··· Data in this exercise

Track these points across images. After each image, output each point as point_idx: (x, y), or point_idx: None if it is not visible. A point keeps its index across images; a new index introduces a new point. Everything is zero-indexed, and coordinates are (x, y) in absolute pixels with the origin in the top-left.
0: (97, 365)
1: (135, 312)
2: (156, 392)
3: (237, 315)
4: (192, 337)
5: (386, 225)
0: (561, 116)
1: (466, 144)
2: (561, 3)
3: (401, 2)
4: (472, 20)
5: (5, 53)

······

• _Short problem_:
Please copy every line of the listing above, character for character, with nothing added or left out.

• _Answer to this task_:
Track these points across images. After each image, output each point as point_idx: (x, y), or point_idx: None if it is not visible. A point keeps its index across images; a new index introduces a new point. Everything is zero-indexed, and coordinates are (x, y) in absolute pixels with the origin in the top-left.
0: (97, 365)
1: (135, 312)
2: (156, 392)
3: (237, 315)
4: (192, 337)
5: (386, 225)
0: (561, 116)
1: (466, 144)
2: (561, 3)
3: (401, 2)
4: (472, 20)
5: (5, 53)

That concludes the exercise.